Decía Benedicto XVI que era preciso, incluso imprescindible, que los cristianos participen del diálogo de nuestro tiempo. Añadía, además, que esa participación debía estar centrada en el combate contra el relativismo, esa tendencia evanescente que promueve un pensamiento débil que sostiene que no existe ninguna verdad, nada verdadero. Destruida la noción de verdad, imposibilitada de existir por la cultura de la cancelación, el triunfo del “todo vale” relativista, de la mentira como propaganda y estilo de vida, no es más que una cuestión de tiempo. Terminaba Benedicto sosteniendo, como Juan Pablo II, que la verdad tarde o temprano triunfará, de manera esplendorosa, porque a diferencia de toda mentira, la verdad es real, existe y se puede probar.
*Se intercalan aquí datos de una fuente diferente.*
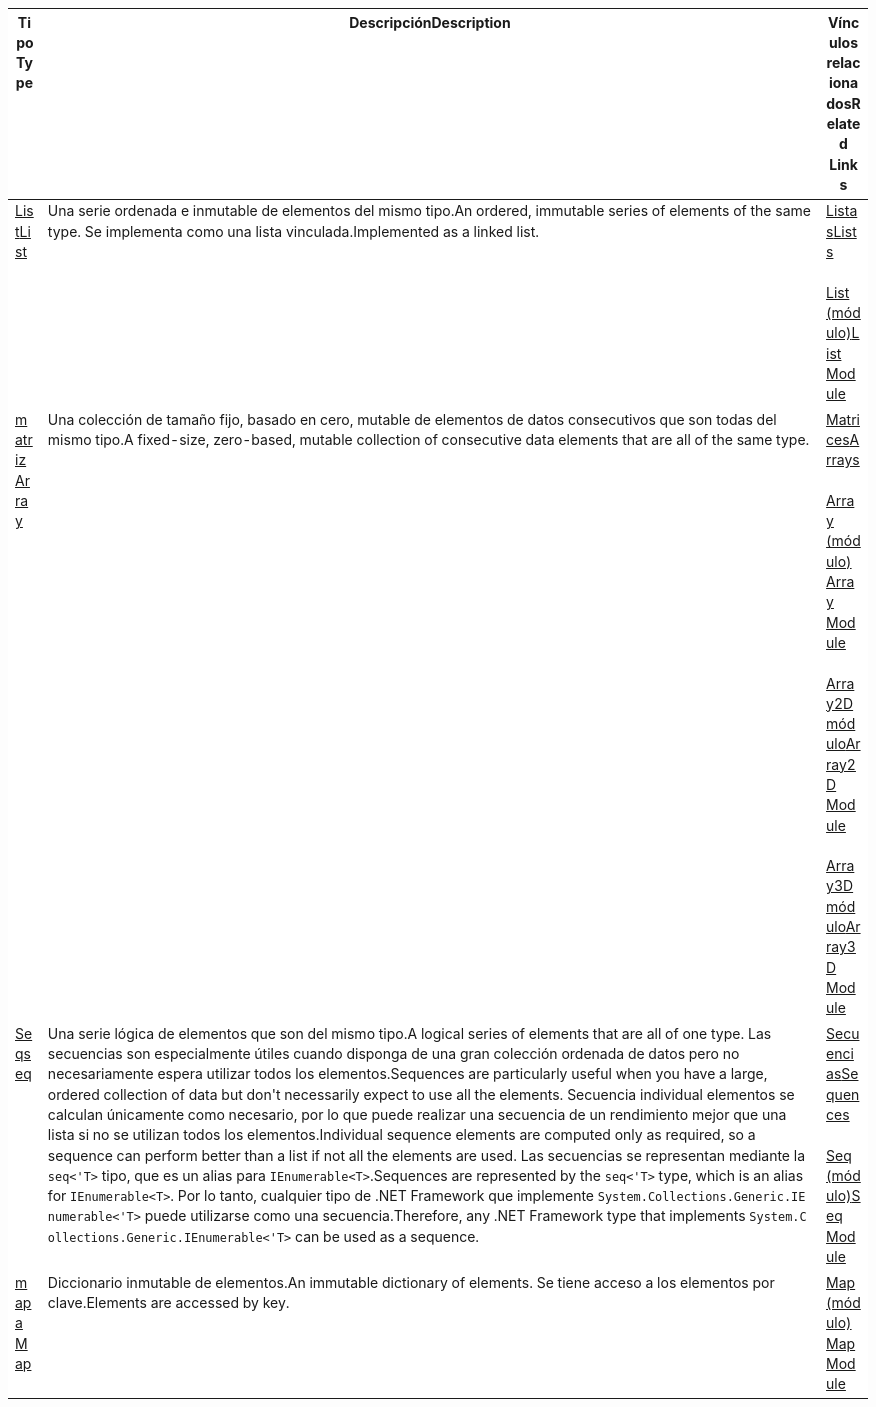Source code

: 

|<span data-ttu-id="ceb0f-112">Tipo</span><span class="sxs-lookup"><span data-stu-id="ceb0f-112">Type</span></span>|<span data-ttu-id="ceb0f-113">Descripción</span><span class="sxs-lookup"><span data-stu-id="ceb0f-113">Description</span></span>|<span data-ttu-id="ceb0f-114">Vínculos relacionados</span><span class="sxs-lookup"><span data-stu-id="ceb0f-114">Related Links</span></span>|
|----|-----------|-------------|
|[<span data-ttu-id="ceb0f-115">List</span><span class="sxs-lookup"><span data-stu-id="ceb0f-115">List</span></span>](https://msdn.microsoft.com/library/c627b668-477b-4409-91ed-06d7f1b3e4a7)|<span data-ttu-id="ceb0f-116">Una serie ordenada e inmutable de elementos del mismo tipo.</span><span class="sxs-lookup"><span data-stu-id="ceb0f-116">An ordered, immutable series of elements of the same type.</span></span> <span data-ttu-id="ceb0f-117">Se implementa como una lista vinculada.</span><span class="sxs-lookup"><span data-stu-id="ceb0f-117">Implemented as a linked list.</span></span>|[<span data-ttu-id="ceb0f-118">Listas</span><span class="sxs-lookup"><span data-stu-id="ceb0f-118">Lists</span></span>](lists.md)<br /><br />[<span data-ttu-id="ceb0f-119">List (módulo)</span><span class="sxs-lookup"><span data-stu-id="ceb0f-119">List Module</span></span>](https://msdn.microsoft.com/library/a2264ba3-2d45-40dd-9040-4f7aa2ad9788)|
|[<span data-ttu-id="ceb0f-120">matriz</span><span class="sxs-lookup"><span data-stu-id="ceb0f-120">Array</span></span>](https://msdn.microsoft.com/library/0cda8040-9396-40dd-8dcd-cf48542165a1)|<span data-ttu-id="ceb0f-121">Una colección de tamaño fijo, basado en cero, mutable de elementos de datos consecutivos que son todas del mismo tipo.</span><span class="sxs-lookup"><span data-stu-id="ceb0f-121">A fixed-size, zero-based, mutable collection of consecutive data elements that are all of the same type.</span></span>|[<span data-ttu-id="ceb0f-122">Matrices</span><span class="sxs-lookup"><span data-stu-id="ceb0f-122">Arrays</span></span>](arrays.md)<br /><br />[<span data-ttu-id="ceb0f-123">Array (módulo)</span><span class="sxs-lookup"><span data-stu-id="ceb0f-123">Array Module</span></span>](https://msdn.microsoft.com/library/0cda8040-9396-40dd-8dcd-cf48542165a1)<br /><br />[<span data-ttu-id="ceb0f-124">Array2D módulo</span><span class="sxs-lookup"><span data-stu-id="ceb0f-124">Array2D Module</span></span>](https://msdn.microsoft.com/library/ae1a9746-7817-4430-bcdb-a79c2411bbd3)<br /><br />[<span data-ttu-id="ceb0f-125">Array3D módulo</span><span class="sxs-lookup"><span data-stu-id="ceb0f-125">Array3D Module</span></span>](https://msdn.microsoft.com/library/c8355e2d-add8-48a4-8aa6-1c57ae74c560)|
|[<span data-ttu-id="ceb0f-126">Seq</span><span class="sxs-lookup"><span data-stu-id="ceb0f-126">seq</span></span>](https://msdn.microsoft.com/library/2f0c87c6-8a0d-4d33-92a6-10d1d037ce75)|<span data-ttu-id="ceb0f-127">Una serie lógica de elementos que son del mismo tipo.</span><span class="sxs-lookup"><span data-stu-id="ceb0f-127">A logical series of elements that are all of one type.</span></span> <span data-ttu-id="ceb0f-128">Las secuencias son especialmente útiles cuando disponga de una gran colección ordenada de datos pero no necesariamente espera utilizar todos los elementos.</span><span class="sxs-lookup"><span data-stu-id="ceb0f-128">Sequences are particularly useful when you have a large, ordered collection of data but don't necessarily expect to use all the elements.</span></span> <span data-ttu-id="ceb0f-129">Secuencia individual elementos se calculan únicamente como necesario, por lo que puede realizar una secuencia de un rendimiento mejor que una lista si no se utilizan todos los elementos.</span><span class="sxs-lookup"><span data-stu-id="ceb0f-129">Individual sequence elements are computed only as required, so a sequence can perform better than a list if not all the elements are used.</span></span> <span data-ttu-id="ceb0f-130">Las secuencias se representan mediante la `seq<'T>` tipo, que es un alias para `IEnumerable<T>`.</span><span class="sxs-lookup"><span data-stu-id="ceb0f-130">Sequences are represented by the `seq<'T>` type, which is an alias for `IEnumerable<T>`.</span></span> <span data-ttu-id="ceb0f-131">Por lo tanto, cualquier tipo de .NET Framework que implemente `System.Collections.Generic.IEnumerable<'T>` puede utilizarse como una secuencia.</span><span class="sxs-lookup"><span data-stu-id="ceb0f-131">Therefore, any .NET Framework type that implements `System.Collections.Generic.IEnumerable<'T>` can be used as a sequence.</span></span>|[<span data-ttu-id="ceb0f-132">Secuencias</span><span class="sxs-lookup"><span data-stu-id="ceb0f-132">Sequences</span></span>](sequences.md)<br /><br />[<span data-ttu-id="ceb0f-133">Seq (módulo)</span><span class="sxs-lookup"><span data-stu-id="ceb0f-133">Seq Module</span></span>](https://msdn.microsoft.com/library/54e8f059-ca52-4632-9ae9-49685ee9b684)|
|[<span data-ttu-id="ceb0f-134">mapa</span><span class="sxs-lookup"><span data-stu-id="ceb0f-134">Map</span></span>](https://msdn.microsoft.com/library/975316ea-55e3-4987-9994-90897ad45664)|<span data-ttu-id="ceb0f-135">Diccionario inmutable de elementos.</span><span class="sxs-lookup"><span data-stu-id="ceb0f-135">An immutable dictionary of elements.</span></span> <span data-ttu-id="ceb0f-136">Se tiene acceso a los elementos por clave.</span><span class="sxs-lookup"><span data-stu-id="ceb0f-136">Elements are accessed by key.</span></span>|[<span data-ttu-id="ceb0f-137">Map (módulo)</span><span class="sxs-lookup"><span data-stu-id="ceb0f-137">Map Module</span></span>](https://msdn.microsoft.com/library/bfe61ead-f16c-416f-af98-56dbcbe23e4f)|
El relativismo se ha apoderado de los medios de comunicación de masas que proclaman, en todo el planeta, su opinión subjetiva, no la información objetiva. La creación de una sociedad desinformada en la que cualquier opinión vulgar pasa por conocimiento, en la que los anhelos y pasiones se presentan como supuestas verdades, refleja la profunda crisis en la que se encuentra inmersa la humanidad, una crisis cuya raíz es de principios, porque allí donde la propaganda se infiltra en los medios de comunicación, la crisis es real. ¿Cómo la ciudadanía va a creer en algo real, en una información objetiva, cuando los propios periodistas no creen en nada, no creen en ninguna verdad y por tanto, no defienden ninguna realidad al margen de lo que les convenga? De allí la crisis mundial de los medios de comunicación, medios que han perdido la libertad al convertirse en esclavos dependientes del subsidio de los gobiernos.
Trump ha vencido imponiéndose a toda la propaganda relativista que aspira a controlar mentalmente a la población. Menuda lección para los que buscan pervertir el periodismo y hacerlo un instrumento al servicio del poder.